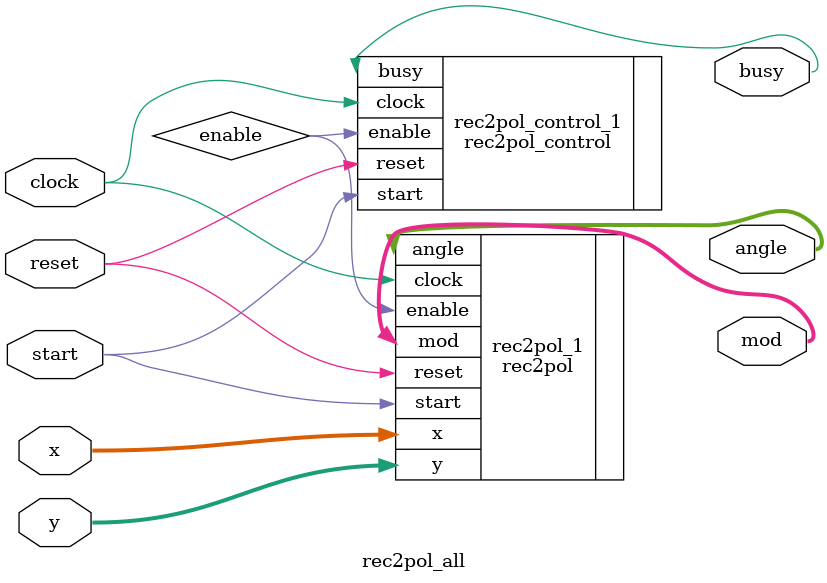
<source format=v>
/*

    Integrated Master in Electrical and Computer Engineering - FEUP
	
	EEC0055 - Digital Systems Design 2019/2020
	
	----------------------------------------------------------------------
	module rec2pol 
	
	Summary
	CORDIC vectoring mode - convert rectangular coords to polar coords
	
	----------------------------------------------------------------------	
	Date created: 1 Nov 2019
	Author: jca@fe.up.pt

	----------------------------------------------------------------------		
	This Verilog code is property of the University of Porto, Portugal
	Its utilization beyond the scope of the course Digital Systems Design
	(Projeto de Sistemas Digitais) of the Integrated Master in Electrical 
	and Computer Engineering requires explicit authorization from the author.

*/

module rec2pol_all( 
                input clock,
				input reset,
				input start,               // set to 1 for one clock to start 
				output busy,
				input  signed [31:0] x,    // X component, 16Q16
				input  signed [31:0] y,    // Y component, 16Q16
				output signed [31:0] mod,  // Modulus, 16Q16
				output signed [31:0] angle // Angle in degrees, 8Q24
			  );
			  

// Instantiate the rec2pol module (datapath)
rec2pol rec2pol_1 (
		.clock(clock), 
		.reset(reset), 
		.start(start), 
		.enable(enable),
		.x(x), 
		.y(y), 
		.mod( mod ), 
		.angle( angle )
	);
	
// Instantiate the controller
rec2pol_control rec2pol_control_1 (
		.clock(clock), 
		.reset(reset), 
		.start(start), 
		.busy(busy),
		.enable(enable)
		);
		
endmodule
</source>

☆ ☆ ☆ ☆ ☆ ☆ ☆

> WORK TASK
Every line of the listing that includes the word "Electrical" belongs in the answer.

> EXERCISE SOLUTION
    Integrated Master in Electrical and Computer Engineering - FEUP
	(Projeto de Sistemas Digitais) of the Integrated Master in Electrical 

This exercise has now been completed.